THE 68th NMO SELECTION TESTS FOR THE JUNIOR BALKAN MATHEMATICAL OLYMPIAD

We label the rows from 1 to $m$ and the columns from 1 to $n$. If $m$ and $n$ are not congruent to 2 modulo 3, i.e. $m=3a+r_1$ and $n=3b+r_2$ with $r_1,r_2\in \{0,1\}$, we can tile the rectangle formed by the first $3a$ lines and $3b$ columns with $a\cdot b$ disjoint $3\times 3$ squares. Each of these squares needs to contain at least 2 red squares, therefore one needs to paint red at least $2ab=2\cdot \lfloor \frac{m}{3}\rfloor \cdot \lfloor \frac{n}{3}\rfloor$ squares. On the other hand, this number is sufficient: paint red those unit squares whose row number is a multiple of 3 (i.e. 3, 6, ..., $3a$) and whose column number belongs to the set $\{2,3,5,6,...,3b-1,3b\}$. It is easy to check that each $3\times 3$ square contains exactly two red squares.

The same answer (with the exact same arguments) remains valid if $m\equiv 2(\mathrm{mod}3)$ and $n\equiv 0,1(\mathrm{mod}3)$ (the answer remains the same in the case $n\equiv 2(\mathrm{mod}3)$ and $m\equiv 0,1(\mathrm{mod}3)$).

Let us now tackle the case $m=3a+2$, $n=3b+2$. We prove that in this case the answer is $2ab+\min \{a,b\}$.

Let us call a zone a $5\times 5$ square from which we have removed a $2\times 2$ square situated in one of its corners.
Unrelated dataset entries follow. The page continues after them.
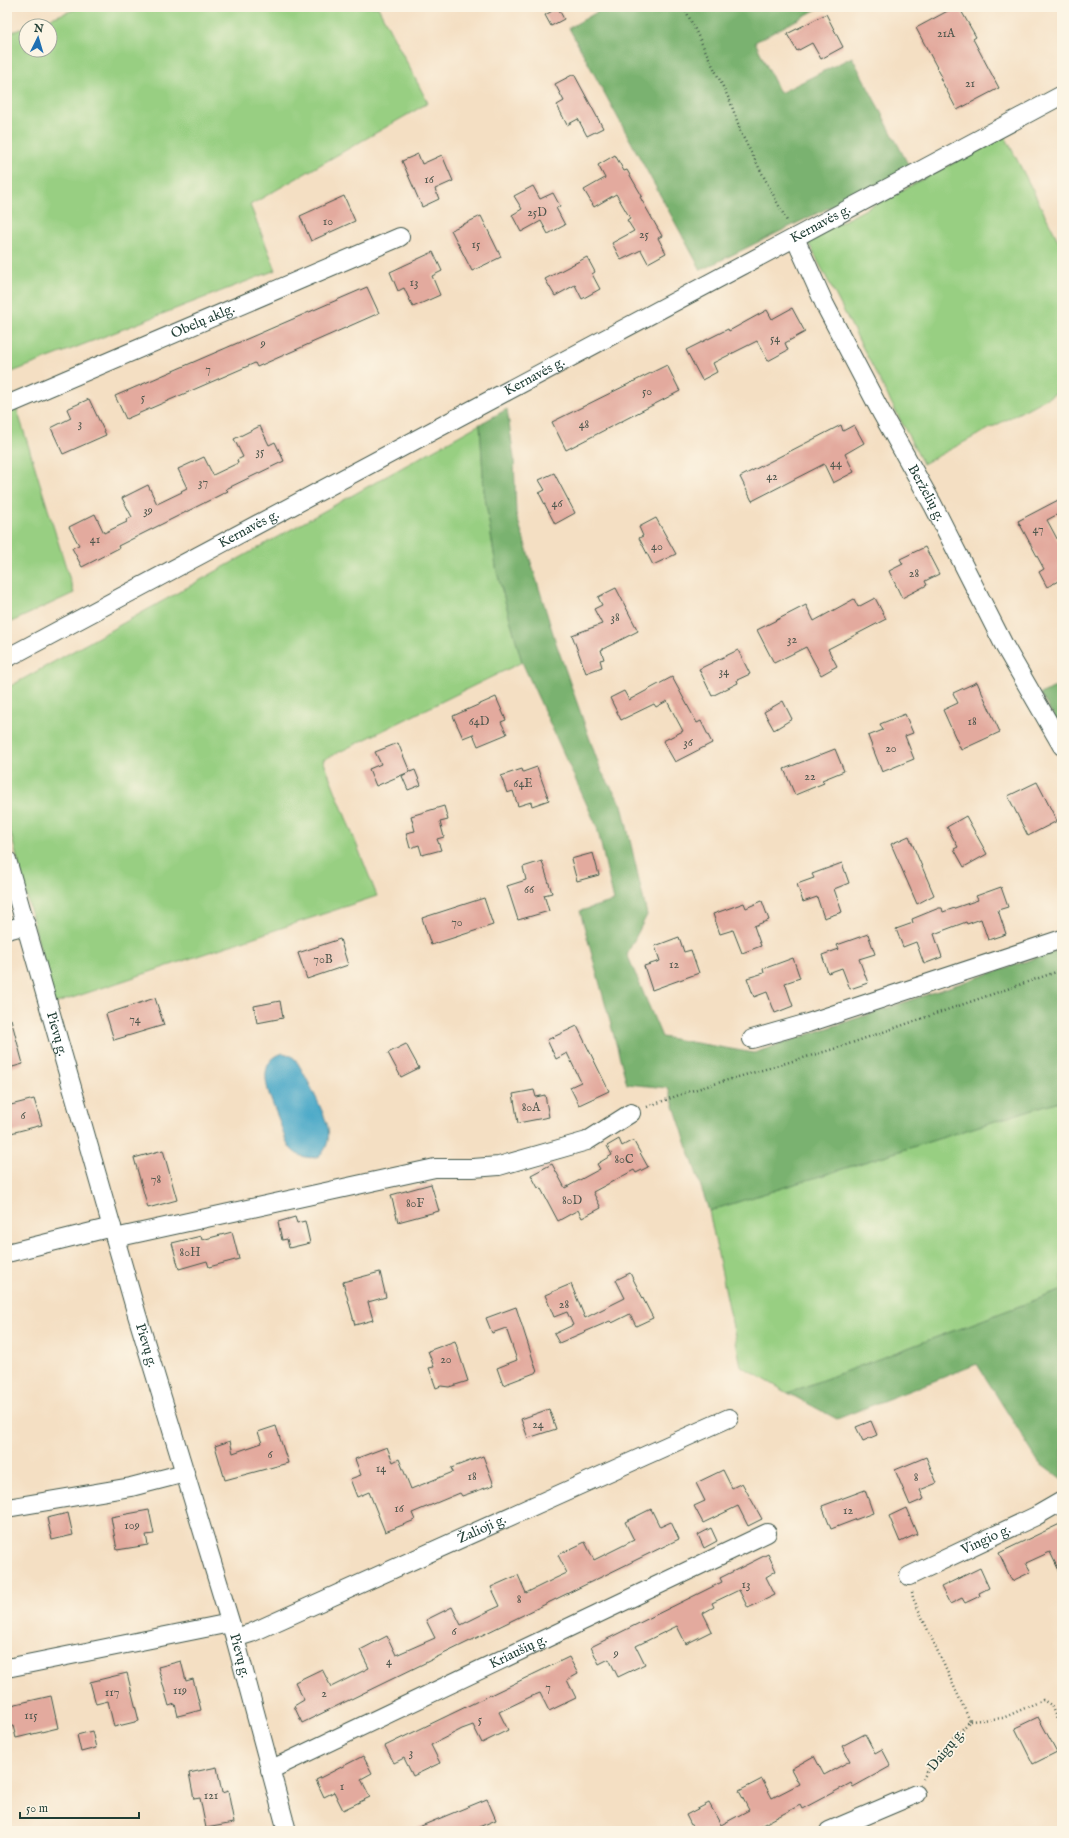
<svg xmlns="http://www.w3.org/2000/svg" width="1069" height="1838" viewBox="0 0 1069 1838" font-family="'IM FELL English',serif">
<rect width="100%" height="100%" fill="#fcf5e5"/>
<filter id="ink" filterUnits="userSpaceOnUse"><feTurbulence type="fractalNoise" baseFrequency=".025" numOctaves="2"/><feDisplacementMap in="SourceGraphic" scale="8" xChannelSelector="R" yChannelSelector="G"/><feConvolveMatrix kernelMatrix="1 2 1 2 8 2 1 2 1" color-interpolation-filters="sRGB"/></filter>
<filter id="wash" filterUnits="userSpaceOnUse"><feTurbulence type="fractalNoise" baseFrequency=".012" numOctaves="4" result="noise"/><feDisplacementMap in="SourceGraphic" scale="16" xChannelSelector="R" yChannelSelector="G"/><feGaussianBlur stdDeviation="0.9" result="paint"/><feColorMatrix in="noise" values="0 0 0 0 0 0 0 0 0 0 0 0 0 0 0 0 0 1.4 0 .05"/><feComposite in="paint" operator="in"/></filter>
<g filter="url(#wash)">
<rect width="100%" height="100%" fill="#f4dfc3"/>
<g fill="#98cf82" stroke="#5c865b">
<polygon points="82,7 378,7 428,103 250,205 276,270 7,374 7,34 26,27 26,50 50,50 50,26 29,26"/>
<polygon points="1005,136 1062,248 1062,390 923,464 807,240"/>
<polygon points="7,377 74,593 7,624"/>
<polygon points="480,424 484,491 497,572 522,662 323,760 377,896 54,1004 7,818 7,688"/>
<polygon points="1062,1100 1062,1290 788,1393 741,1366 709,1211"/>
</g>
<g fill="#7ab270" stroke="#4c7852">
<polygon points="606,7 821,7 755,42 780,93 852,57 910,168 701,270 569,28"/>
<polygon points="507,409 514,458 516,514 556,643 601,771 622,805 647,915 627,954 662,1037 754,1053 1062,949 1062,1100 709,1211 668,1088 627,1084 580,911 614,901 597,827 522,662 497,572 484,491 480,424"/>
<polygon points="1062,684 1062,730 1040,694"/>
<polygon points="1062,1290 1062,1480 1039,1463 977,1364 837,1419 788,1393"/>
</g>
<path fill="#49a8c8" stroke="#34727e" d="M283,1053C287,1054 291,1055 294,1058C301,1065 327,1118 328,1128C330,1139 327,1149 319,1157C309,1159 298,1157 291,1149C285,1141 282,1129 279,1120C271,1099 252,1063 283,1053Z"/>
<g id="blocks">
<g fill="#e3aa9e">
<polygon points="955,7 959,7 976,37 973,39 999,88 957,110 940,78 942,77 916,28"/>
<polygon points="558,8 564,19 551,26 545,15"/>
<polygon points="826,14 843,47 821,59 812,43 797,51 787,34"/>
<polygon points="574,74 603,128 587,136 578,119 567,125 557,105 564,101 555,84"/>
<polygon points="418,154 422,164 442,155 453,181 435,189 439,199 422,207 402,161"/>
<polygon points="615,155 624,171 627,170 642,196 640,197 662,236 658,238 666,253 648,263 641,250 621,260 612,243 634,231 627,220 630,218 616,194 594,207 584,190 605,178 598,165"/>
<polygon points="533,186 540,199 553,193 560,206 556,208 565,225 548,234 541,221 521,232 512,215 522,209 514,196"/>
<polygon points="344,196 355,221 311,241 300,216"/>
<polygon points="481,216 501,257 472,271 451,230"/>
<polygon points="433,252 442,271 432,276 440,295 413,307 404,288 398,291 390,272"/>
<polygon points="587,257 595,272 592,274 600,289 582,299 575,285 555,296 545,279"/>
<polygon points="367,287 379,313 257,367 255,363 126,419 115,396"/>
<polygon points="792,308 805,332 785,343 788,350 768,361 757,341 713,363 717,372 702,380 686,350 728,329 729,331 767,310 772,319"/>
<polygon points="667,365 680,391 566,450 552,422"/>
<polygon points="89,399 106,435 63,454 51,428 71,418 67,409"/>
<polygon points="841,425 843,431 854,425 864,443 845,454 854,472 833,483 824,464 752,501 740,477"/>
<polygon points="260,426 269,445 275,442 284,461 226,489 228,491 118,546 119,548 82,567 72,548 79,545 69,527 95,514 104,533 127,522 126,520 132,517 122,498 148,485 157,504 182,492 181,491 187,488 178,469 204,457 213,475 238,463 237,460 243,457 234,439"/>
<polygon points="554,473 575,513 555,524 539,493 545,490 539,480"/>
<polygon points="1062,498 1062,512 1047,520 1062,548 1062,579 1047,587 1039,572 1044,569 1018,521"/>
<polygon points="656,518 676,554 653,565 639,538 643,536 639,527"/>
<polygon points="925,547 939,574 925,581 927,585 902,598 889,571 903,564 900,559"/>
<polygon points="616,588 638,631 601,650 604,659 600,660 602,667 586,673 572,635 602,624 594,609 602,605 598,597"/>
<polygon points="875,598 886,619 828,649 837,666 821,675 806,647 774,663 757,630 806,605 814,621 854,599 858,607"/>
<polygon points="738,650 750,674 737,680 738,683 712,696 699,669"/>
<polygon points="672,677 697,723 701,721 712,743 675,762 663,741 683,731 667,701 656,707 654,704 621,720 610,698 624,691 629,700"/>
<polygon points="977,682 1000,732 961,750 943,710 958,703 953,693"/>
<polygon points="496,697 506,720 501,722 507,734 478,746 473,734 463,738 453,716"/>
<polygon points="783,701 792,719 774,730 764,712"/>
<polygon points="905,714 913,733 905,736 914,759 882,772 868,736 883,730 880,724"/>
<polygon points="398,743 410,772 415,770 421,785 408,790 402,776 409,772 376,786 369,769 381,764 375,752"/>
<polygon points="835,749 844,771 822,780 824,783 795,795 784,769"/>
<polygon points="537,767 549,800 532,806 531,802 518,806 513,791 507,793 501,776 522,769 523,772"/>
<polygon points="1037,782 1057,821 1028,836 1008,796"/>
<polygon points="444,806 448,820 440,822 444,837 437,839 441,850 422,855 419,845 410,848 406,833 415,831 411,816"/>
<polygon points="966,816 987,854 964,867 954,849 958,847 947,827"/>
<polygon points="909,836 934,895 917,904 891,844"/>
<polygon points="593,853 599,875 577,881 571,859"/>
<polygon points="542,861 552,893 544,895 549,911 518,920 507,886 526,880 523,867"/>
<polygon points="842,863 849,883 834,889 842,912 824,918 817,897 803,902 797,884 814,878 812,874"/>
<polygon points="1001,887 1008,907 998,910 1006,934 988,940 981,919 967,924 966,922 934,934 942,957 924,964 916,942 903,947 896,929 913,923 912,919 939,908 942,908 943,912 978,900 976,896"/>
<polygon points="484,898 493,925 431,945 422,918"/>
<polygon points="762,901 769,920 754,926 761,946 742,953 733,930 720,934 713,914 744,903 746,908"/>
<polygon points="868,934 875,954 859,959 868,983 850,989 842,968 828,973 822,955 839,949 837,945"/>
<polygon points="679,937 684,952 691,950 699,973 652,990 644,966 660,961 655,946"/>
<polygon points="340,939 348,965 307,979 298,953"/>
<polygon points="793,958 800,978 785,983 793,1006 775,1013 767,992 754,997 747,978 764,973 763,969"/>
<polygon points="155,998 164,1025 114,1040 106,1014"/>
<polygon points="280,1001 283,1018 257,1023 254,1006"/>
<polygon points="11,1019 23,1064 9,1068 7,1061 7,1020"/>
<polygon points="577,1026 609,1091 579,1105 570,1087 581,1082 567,1053 556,1059 547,1040"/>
<polygon points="406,1044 419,1068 401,1077 388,1053"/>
<polygon points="534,1090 536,1097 545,1095 549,1117 518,1123 513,1094"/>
<polygon points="34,1099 42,1125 7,1134 7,1106"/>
<polygon points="619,1139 622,1146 633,1140 648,1167 636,1173 634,1170 593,1192 601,1208 582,1218 578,1210 558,1221 540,1187 538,1188 531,1175 552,1164 565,1188 600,1169 597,1164 612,1155 607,1146"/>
<polygon points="163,1150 177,1200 148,1208 134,1158"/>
<polygon points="431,1184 439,1211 398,1222 391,1195"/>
<polygon points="295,1217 297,1223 305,1221 310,1243 289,1248 287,1239 282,1240 278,1222"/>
<polygon points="232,1232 239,1259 209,1267 207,1261 179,1269 172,1243 201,1236 202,1240"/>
<polygon points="380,1272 386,1297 368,1302 373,1320 355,1325 343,1282"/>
<polygon points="630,1273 653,1318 636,1326 630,1314 612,1323 610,1321 559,1343 554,1334 573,1325 567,1312 554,1317 545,1295 571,1284 585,1318 625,1298 616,1280"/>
<polygon points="516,1307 537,1372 503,1385 497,1368 517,1360 506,1328 492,1333 486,1318"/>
<polygon points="455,1341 468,1381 449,1387 441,1386 436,1388 429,1368 434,1367 428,1351"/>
<polygon points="549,1409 556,1429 528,1438 521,1419"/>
<polygon points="871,1421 877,1435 863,1441 856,1427"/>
<polygon points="276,1426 288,1463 225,1480 215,1446 230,1441 233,1453 262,1443 258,1432"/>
<polygon points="387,1447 393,1462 399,1459 411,1489 453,1472 451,1468 483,1456 494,1485 462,1496 460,1493 412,1513 415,1520 385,1532 369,1492 357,1497 350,1479 361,1475 355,1459"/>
<polygon points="926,1457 937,1483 920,1490 924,1499 910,1505 895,1470"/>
<polygon points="723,1470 732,1488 742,1483 762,1519 748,1526 738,1506 703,1523 694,1506 705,1501 696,1483"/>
<polygon points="865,1490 873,1513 831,1529 822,1506"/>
<polygon points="906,1508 917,1534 900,1542 889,1516"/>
<polygon points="651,1509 660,1527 671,1522 679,1539 302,1723 294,1706 304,1700 295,1682 322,1669 331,1687 369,1668 360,1650 387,1636 396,1655 435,1638 426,1620 452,1607 461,1625 489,1611 500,1606 491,1587 518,1575 526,1593 556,1578 567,1573 558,1555 585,1542 594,1560 634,1540 625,1522"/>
<polygon points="149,1510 154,1534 146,1535 148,1545 117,1550 111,1517"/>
<polygon points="68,1513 73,1535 52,1540 47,1518"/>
<polygon points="1062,1523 1062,1577 1050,1552 1026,1563 1031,1572 1012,1581 999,1553"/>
<polygon points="711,1528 717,1541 704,1548 698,1535"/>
<polygon points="768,1554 776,1571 766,1577 775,1595 748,1608 739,1590 712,1603 714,1607 703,1613 712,1631 686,1644 677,1626 636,1646 645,1664 618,1677 609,1659 599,1664 591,1647 722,1582 720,1578"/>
<polygon points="980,1568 989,1588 979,1593 980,1596 965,1603 962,1598 950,1604 941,1587"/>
<polygon points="569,1657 578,1674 567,1680 576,1698 549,1711 540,1693 530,1697 499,1712 508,1730 482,1743 473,1725 462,1729 431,1745 440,1763 413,1776 404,1758 394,1763 385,1746"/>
<polygon points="181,1661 186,1681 193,1679 201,1710 178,1716 175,1704 169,1706 158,1667"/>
<polygon points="127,1673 139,1721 114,1727 108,1701 96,1704 90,1682"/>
<polygon points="51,1696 58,1728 16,1738 13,1726 7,1727 7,1706"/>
<polygon points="1038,1717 1057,1752 1033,1764 1015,1728"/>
<polygon points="92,1731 96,1748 81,1752 77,1735"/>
<polygon points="865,1734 875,1753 882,1749 891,1766 853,1787 851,1783 802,1809 800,1805 751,1831 694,1831 686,1815 709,1803 721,1825 749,1810 739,1791 762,1779 772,1798 799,1784 791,1769 814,1756 824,1775 850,1761 842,1746"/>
<polygon points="363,1756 372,1773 361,1779 370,1797 343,1810 334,1792 324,1797 316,1780"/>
<polygon points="217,1767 222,1793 228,1791 234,1823 206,1828 200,1798 194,1799 189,1773"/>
<polygon points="487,1799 496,1820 469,1831 409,1831"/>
</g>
</g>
</g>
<g filter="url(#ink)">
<use href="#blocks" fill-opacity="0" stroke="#3f5549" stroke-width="1"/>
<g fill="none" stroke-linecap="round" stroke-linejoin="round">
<defs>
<g id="street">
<path id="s1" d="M795,238L825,305L881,412L933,505L1005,647L1062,746"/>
<path id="s2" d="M7,405L400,237"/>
<path id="s3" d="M7,658L1062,95"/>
<path id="s4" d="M7,860L137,1315L235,1638L287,1831"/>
<polyline points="7,930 26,925"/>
<polyline points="752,1039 808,1023 1062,939"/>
<polyline points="115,1238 435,1168 473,1168 499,1166 587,1141 631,1113"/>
<polyline points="7,1253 112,1227"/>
<polyline points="7,1508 131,1487 185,1473"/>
<path id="s5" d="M909,1576L1036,1516L1062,1501"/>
<path id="s6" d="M235,1638L251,1633L729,1418"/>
<polyline points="7,1668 230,1623"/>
<path id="s7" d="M270,1770L767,1533"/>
<polyline points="829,1831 916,1794"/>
</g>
</defs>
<use href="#street" stroke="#3f5549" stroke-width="20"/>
<g stroke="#3f5549" stroke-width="2.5" stroke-dasharray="1 3" stroke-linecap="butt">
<polyline points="684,7 730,101 742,135 788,223"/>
<polyline points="647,1107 687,1092 837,1048 1062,970"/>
<path d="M912,1592L913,1598L970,1721C953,1739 934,1757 923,1779"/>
<polyline points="970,1721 1003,1718 1043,1700 1051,1705 1061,1729"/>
</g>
<use href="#street" stroke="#fff" stroke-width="18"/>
</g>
</g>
<g text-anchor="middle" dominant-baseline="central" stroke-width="3.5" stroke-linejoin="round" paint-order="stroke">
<g font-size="12" fill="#50584e">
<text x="946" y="33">21A</text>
<text x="970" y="83">21</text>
<text x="429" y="179">16</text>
<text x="537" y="212">25D</text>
<text x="328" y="221">10</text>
<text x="644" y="234">25</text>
<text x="476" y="244">15</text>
<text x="414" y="282">13</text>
<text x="775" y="338">54</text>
<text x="263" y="343">9</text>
<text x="208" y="369">7</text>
<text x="647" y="391">50</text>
<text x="143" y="397">5</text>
<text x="80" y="423">3</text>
<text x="584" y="424">48</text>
<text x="260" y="451">35</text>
<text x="836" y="463">44</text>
<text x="772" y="476">42</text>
<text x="203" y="482">37</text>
<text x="557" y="503">46</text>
<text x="148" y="510">39</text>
<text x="1038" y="529">47</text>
<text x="95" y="539">41</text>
<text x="657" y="546">40</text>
<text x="914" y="573">28</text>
<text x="615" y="617">38</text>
<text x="792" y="639">32</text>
<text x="724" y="671">34</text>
<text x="479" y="721">64D</text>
<text x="972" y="721">18</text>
<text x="688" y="742">36</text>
<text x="891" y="748">20</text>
<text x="810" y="776">22</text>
<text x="523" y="783">64E</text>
<text x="529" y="889">66</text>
<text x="457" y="922">70</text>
<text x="323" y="959">70B</text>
<text x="674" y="964">12</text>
<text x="135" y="1019">74</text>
<text x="531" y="1107">80A</text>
<text x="23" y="1115">6</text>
<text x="624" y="1159">80C</text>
<text x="156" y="1179">78</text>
<text x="572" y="1200">80D</text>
<text x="415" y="1203">80F</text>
<text x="190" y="1252">80H</text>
<text x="564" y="1304">28</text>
<text x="446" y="1359">20</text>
<text x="538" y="1424">24</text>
<text x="270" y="1454">6</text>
<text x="381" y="1468">14</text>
<text x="472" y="1476">18</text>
<text x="916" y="1477">8</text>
<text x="399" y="1508">16</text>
<text x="848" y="1510">12</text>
<text x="132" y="1525">109</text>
<text x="746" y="1584">13</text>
<text x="519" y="1599">8</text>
<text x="454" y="1631">6</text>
<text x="616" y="1653">9</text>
<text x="389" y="1661">4</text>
<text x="548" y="1687">7</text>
<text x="180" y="1690">119</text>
<text x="112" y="1692">117</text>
<text x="324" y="1693">2</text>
<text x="31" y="1715">115</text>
<text x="480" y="1719">5</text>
<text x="411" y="1752">3</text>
<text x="342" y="1786">1</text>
<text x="211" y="1795">121</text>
</g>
<g font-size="14" fill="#1f3d34" stroke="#fcf5e5">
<text stroke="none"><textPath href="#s3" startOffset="922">Kernavės g.</textPath></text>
<text stroke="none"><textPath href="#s2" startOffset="213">Obelų aklg.</textPath></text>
<text stroke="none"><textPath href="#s3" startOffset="598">Kernavės g.</textPath></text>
<text stroke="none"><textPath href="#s1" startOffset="287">Berželių g.</textPath></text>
<text stroke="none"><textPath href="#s3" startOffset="274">Kernavės g.</textPath></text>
<text stroke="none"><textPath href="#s4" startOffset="181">Pievų g.</textPath></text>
<text stroke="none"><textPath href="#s4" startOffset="505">Pievų g.</textPath></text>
<text stroke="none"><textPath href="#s6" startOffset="270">Žalioji g.</textPath></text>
<text stroke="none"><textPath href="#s5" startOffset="85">Vingio g.</textPath></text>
<text stroke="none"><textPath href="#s7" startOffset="275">Kriaušių g.</textPath></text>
<text stroke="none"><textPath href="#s4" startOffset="829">Pievų g.</textPath></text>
<text transform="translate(946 1750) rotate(-51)">Daigų g.</text>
</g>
</g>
<rect width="1069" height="1838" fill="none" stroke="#fcf5e5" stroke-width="24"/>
<g transform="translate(38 38) rotate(5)"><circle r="19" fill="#fcf5e5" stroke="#a4ab9e"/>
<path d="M0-3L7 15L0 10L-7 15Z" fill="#1f6fb2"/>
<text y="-6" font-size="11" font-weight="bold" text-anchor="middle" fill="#1f3d34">N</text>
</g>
<path d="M20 1812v6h119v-6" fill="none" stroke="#1f3d34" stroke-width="2"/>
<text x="26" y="1812" font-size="12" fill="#1f3d34" stroke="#fcf5e5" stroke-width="3" paint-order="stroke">50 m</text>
</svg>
We start by noticing that in any zone we need to have at least three red squares. Indeed, examining the two $3\times 3$ squares that contain the two remaining opposite corners of the $5\times 5$ square, they contain each at least two red squares and they only share one unit square (the one in the center), hence they contain together at least 3 red squares. With this remark, we move on to the promised induction:

For $a=1$: we can paint red the squares situated in column number 3, on the lines 1, 3 and 4. Any $3\times 3$ square contains exactly two of these red squares.

Assuming the assertion true for a $(3a-1)\times (3a-1)$ board, let us prove it for the $(3a+2)\times (3a+2)$ board. From the inductive hypothesis, in the $(3a-1)\times (3a-1)$ square situated in top-left corner we must have at least $2(a-1{)}^2+a-1$ red squares. We cover the remaining part of the $(3a+2)\times (3a+2)$ square with $3\times 3$ squares, plus one zone placed in the bottom-right corner. In this remaining part we have at least $2(a-1)+2(a-1)+3$ red squares, hence we have in total at least $2(a-1{)}^2+a-1+4(a-1)+3=2a^2+a$ red squares.

For $m<n$ (the case when $m>n$ is similar), it is sufficient to notice that the rectangle $(3a+2)\times (3b+2)$ can be obtained from the $(3a+2)\times (3a+2)$ square by gluing a $(3a+2)\times (3b-3a)$ rectangle next to it. In the square there are at least $2a^2+a$ red squares, while in the rectangle one can fit $a\cdot (b-a)$ disjoint $3\times 3$ squares, therefore it contains at least $2a(b-a)$ red squares. In total, the rectangle has at least $2a^2+a+2a(b-a)=2ab+a$ red squares. We have already seen that this number can actually be achieved, therefore the statement is proven.